His current project, QSL, in collaboration with Lucy Helton, stations 8 remote cameras in the decommissioned 1833 Buffalo Lighhouse. This automated system collects images of ice forming at the confluence of the Buffalo River and Lake Erie, transmitting those images back to the gallery via the WeFax radio/image protocol. Printed on continuous roll thermal paper, these objects/images will be affixed to the wall of Rivalry Projects January-April 2023. The exhibition moves to Penumbra Gallery in June 2023. QSL was awarded a media artist assistant fund grant from Wave Farm in partnership with NYSCA.
In 2021 Geistweidt exhibited Goodbye World! (with Jason Livingston), a work which uses historical data to demonstrate the rise in average global temperatures over time. The networked installation retrieves real-time meteorological data for 4 major cities at 5-minute intervals, juxtaposing the current temperature with 30-year average for that day and hour. The difference between these two metrics is reflected in the gaze of a quartet of taxidermized toy polar bear heads, whose eyes glow more intensely as the offset becomes more pronounced.
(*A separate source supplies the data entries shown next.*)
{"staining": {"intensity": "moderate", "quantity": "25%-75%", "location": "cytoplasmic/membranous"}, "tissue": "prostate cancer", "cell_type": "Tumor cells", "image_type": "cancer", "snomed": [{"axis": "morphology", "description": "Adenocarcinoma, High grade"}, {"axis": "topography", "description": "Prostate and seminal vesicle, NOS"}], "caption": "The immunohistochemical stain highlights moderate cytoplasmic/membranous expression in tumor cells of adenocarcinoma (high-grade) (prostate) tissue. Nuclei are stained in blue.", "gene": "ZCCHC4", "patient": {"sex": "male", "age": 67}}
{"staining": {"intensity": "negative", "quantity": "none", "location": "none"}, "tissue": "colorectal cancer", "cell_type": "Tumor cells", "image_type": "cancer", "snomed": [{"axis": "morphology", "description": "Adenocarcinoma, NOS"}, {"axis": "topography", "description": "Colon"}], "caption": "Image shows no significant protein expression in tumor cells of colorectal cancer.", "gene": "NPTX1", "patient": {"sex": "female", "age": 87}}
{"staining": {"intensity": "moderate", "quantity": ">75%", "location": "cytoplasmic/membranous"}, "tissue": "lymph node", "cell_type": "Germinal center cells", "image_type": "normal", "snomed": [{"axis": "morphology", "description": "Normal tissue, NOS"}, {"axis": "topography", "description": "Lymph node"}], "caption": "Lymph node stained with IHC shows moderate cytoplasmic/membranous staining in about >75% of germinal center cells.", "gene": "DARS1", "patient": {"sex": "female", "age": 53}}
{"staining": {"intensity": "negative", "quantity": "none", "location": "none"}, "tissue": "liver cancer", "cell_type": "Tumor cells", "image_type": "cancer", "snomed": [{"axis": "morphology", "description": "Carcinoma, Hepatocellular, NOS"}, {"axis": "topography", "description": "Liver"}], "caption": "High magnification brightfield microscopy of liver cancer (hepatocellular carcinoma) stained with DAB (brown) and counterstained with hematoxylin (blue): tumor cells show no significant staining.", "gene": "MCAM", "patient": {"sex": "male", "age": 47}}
Geistweidt's ongoing Twittage project is an automatic technique for generating images from visual assets found in the open Twitter stream. A portmanteau of Twitter (the subject) and frottage (the technique), twittage pulls images from Twitter in real time, as they are posted, layering them one upon another, thus creating a digital rubbing of an ephemeral social media. He began working with this technique in early 2017 and has been using the algorithm to generate images for his Guy Debord bot @guydebordbot on Twitter as well as large prints.
Geistweidt holds a PhD from the Sonic Arts Research Center (SARC), Queen’s University Belfast, and a Master of Arts in Music Technology from the University of Limerick.